#### Material shown
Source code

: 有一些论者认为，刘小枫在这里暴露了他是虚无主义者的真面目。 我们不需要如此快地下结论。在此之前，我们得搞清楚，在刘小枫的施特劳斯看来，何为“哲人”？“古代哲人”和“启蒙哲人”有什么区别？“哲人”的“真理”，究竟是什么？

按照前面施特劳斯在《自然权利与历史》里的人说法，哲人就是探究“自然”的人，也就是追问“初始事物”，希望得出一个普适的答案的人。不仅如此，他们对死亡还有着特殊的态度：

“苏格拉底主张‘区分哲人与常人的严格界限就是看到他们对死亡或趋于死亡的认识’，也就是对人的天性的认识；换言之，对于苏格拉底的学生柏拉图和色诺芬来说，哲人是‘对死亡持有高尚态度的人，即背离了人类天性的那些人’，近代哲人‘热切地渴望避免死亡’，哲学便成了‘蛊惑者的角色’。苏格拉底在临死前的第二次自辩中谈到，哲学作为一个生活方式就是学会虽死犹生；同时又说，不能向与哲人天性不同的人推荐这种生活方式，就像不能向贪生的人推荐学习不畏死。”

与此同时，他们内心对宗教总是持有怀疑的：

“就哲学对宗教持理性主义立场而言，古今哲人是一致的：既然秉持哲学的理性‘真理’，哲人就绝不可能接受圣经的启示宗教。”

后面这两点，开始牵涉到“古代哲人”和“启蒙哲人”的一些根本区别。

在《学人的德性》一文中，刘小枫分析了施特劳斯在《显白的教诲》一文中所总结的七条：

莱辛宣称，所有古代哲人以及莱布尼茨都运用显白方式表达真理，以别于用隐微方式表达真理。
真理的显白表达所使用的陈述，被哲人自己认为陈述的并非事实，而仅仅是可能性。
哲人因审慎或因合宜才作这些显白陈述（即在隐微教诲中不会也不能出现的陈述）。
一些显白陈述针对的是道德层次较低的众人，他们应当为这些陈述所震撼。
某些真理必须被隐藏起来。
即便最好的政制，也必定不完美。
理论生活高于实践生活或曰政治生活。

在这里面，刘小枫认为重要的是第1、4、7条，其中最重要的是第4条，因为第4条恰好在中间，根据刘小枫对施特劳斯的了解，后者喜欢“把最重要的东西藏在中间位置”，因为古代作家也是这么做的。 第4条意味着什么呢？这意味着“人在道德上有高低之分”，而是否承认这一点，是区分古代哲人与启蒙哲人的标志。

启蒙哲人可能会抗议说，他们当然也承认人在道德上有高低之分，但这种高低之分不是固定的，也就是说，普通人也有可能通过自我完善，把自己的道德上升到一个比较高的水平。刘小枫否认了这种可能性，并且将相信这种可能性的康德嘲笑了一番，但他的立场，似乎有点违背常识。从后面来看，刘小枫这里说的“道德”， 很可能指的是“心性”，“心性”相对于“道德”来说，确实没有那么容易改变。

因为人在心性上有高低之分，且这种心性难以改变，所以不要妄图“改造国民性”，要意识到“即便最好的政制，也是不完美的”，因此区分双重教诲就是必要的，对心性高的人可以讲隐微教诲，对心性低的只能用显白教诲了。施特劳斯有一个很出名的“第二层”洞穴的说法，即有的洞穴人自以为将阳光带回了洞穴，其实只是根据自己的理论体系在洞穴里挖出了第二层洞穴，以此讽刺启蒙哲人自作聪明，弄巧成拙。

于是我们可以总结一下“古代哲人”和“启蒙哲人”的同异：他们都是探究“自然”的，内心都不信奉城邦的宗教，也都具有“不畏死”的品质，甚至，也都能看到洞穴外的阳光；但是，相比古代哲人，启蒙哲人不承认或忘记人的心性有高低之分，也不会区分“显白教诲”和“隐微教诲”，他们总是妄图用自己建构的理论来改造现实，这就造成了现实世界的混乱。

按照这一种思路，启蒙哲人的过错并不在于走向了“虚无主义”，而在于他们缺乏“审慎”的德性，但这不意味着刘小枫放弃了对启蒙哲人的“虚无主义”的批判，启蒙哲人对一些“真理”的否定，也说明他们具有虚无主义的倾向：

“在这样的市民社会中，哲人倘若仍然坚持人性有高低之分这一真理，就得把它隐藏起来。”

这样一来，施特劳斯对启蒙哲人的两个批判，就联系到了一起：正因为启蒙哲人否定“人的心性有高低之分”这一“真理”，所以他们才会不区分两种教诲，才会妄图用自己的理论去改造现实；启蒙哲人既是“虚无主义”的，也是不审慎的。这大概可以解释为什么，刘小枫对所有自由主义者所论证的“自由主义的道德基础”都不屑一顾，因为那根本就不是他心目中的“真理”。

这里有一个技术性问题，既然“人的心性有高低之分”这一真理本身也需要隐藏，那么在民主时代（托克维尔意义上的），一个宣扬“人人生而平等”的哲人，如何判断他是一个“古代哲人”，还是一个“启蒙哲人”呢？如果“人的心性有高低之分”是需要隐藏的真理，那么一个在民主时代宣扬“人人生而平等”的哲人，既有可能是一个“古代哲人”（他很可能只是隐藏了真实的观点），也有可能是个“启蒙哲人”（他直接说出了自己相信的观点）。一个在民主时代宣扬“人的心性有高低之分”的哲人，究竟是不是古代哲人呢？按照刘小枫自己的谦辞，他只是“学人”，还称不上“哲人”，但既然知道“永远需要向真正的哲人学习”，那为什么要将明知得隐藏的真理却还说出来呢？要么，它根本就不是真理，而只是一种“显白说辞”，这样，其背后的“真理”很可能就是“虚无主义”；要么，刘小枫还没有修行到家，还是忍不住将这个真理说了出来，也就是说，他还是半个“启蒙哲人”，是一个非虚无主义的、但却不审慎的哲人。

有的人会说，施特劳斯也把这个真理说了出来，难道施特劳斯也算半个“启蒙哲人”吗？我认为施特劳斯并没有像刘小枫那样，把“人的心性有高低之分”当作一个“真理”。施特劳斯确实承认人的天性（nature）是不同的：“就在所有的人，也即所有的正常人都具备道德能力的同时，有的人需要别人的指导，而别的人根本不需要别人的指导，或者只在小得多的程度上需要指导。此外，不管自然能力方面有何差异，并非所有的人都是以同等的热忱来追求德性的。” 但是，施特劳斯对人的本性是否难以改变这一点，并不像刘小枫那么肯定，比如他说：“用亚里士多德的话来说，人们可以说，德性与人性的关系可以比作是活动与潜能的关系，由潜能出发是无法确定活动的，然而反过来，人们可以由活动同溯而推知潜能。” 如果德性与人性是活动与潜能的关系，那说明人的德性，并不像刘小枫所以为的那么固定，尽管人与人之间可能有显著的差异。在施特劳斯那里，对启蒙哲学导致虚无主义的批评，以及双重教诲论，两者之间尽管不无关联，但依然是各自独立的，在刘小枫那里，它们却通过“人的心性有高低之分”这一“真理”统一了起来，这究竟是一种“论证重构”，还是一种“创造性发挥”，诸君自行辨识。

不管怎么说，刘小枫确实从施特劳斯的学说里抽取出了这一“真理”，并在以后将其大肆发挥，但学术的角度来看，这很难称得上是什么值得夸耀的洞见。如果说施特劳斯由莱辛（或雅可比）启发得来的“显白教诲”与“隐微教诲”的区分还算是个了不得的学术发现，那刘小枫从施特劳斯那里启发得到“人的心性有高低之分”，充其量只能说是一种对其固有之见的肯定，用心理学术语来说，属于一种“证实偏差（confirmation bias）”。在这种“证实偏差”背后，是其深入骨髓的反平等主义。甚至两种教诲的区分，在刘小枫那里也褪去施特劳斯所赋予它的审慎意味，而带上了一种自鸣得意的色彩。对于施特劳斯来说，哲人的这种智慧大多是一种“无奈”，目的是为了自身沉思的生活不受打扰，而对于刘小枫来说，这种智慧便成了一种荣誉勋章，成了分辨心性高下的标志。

==

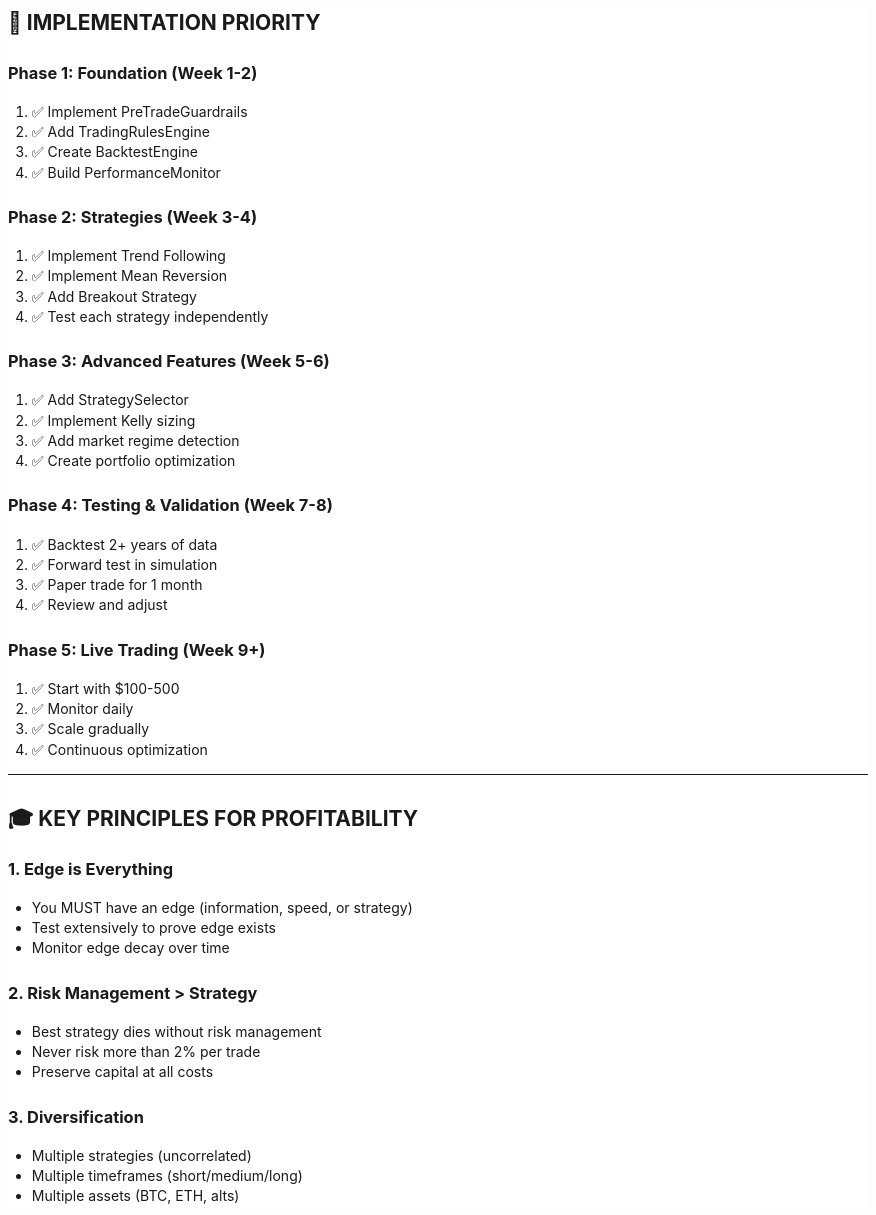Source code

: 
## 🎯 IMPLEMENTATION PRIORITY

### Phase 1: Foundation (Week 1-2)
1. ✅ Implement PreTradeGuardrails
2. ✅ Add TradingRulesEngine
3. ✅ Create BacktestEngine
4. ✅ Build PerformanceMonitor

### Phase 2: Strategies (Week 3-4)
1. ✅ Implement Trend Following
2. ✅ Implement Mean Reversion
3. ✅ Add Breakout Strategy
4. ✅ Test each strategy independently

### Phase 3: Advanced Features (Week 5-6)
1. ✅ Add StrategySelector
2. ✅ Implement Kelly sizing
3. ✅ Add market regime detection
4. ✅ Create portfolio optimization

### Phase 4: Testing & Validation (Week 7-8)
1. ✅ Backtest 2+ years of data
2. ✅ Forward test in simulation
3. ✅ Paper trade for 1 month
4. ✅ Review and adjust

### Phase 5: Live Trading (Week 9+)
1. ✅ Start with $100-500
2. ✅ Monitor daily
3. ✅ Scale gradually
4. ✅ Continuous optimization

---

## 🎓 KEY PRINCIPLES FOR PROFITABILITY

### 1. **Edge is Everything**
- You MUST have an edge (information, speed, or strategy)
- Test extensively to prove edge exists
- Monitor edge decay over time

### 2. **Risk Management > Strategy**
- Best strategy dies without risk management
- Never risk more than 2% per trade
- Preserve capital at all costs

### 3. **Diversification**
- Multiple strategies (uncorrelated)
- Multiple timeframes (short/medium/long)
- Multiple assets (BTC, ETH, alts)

#### Exercise brief
For this exercise, find all lines in the records containing the word "Week" and copy them.

#### Exercise output
### Phase 1: Foundation (Week 1-2)
### Phase 2: Strategies (Week 3-4)
### Phase 3: Advanced Features (Week 5-6)
### Phase 4: Testing & Validation (Week 7-8)
### Phase 5: Live Trading (Week 9+)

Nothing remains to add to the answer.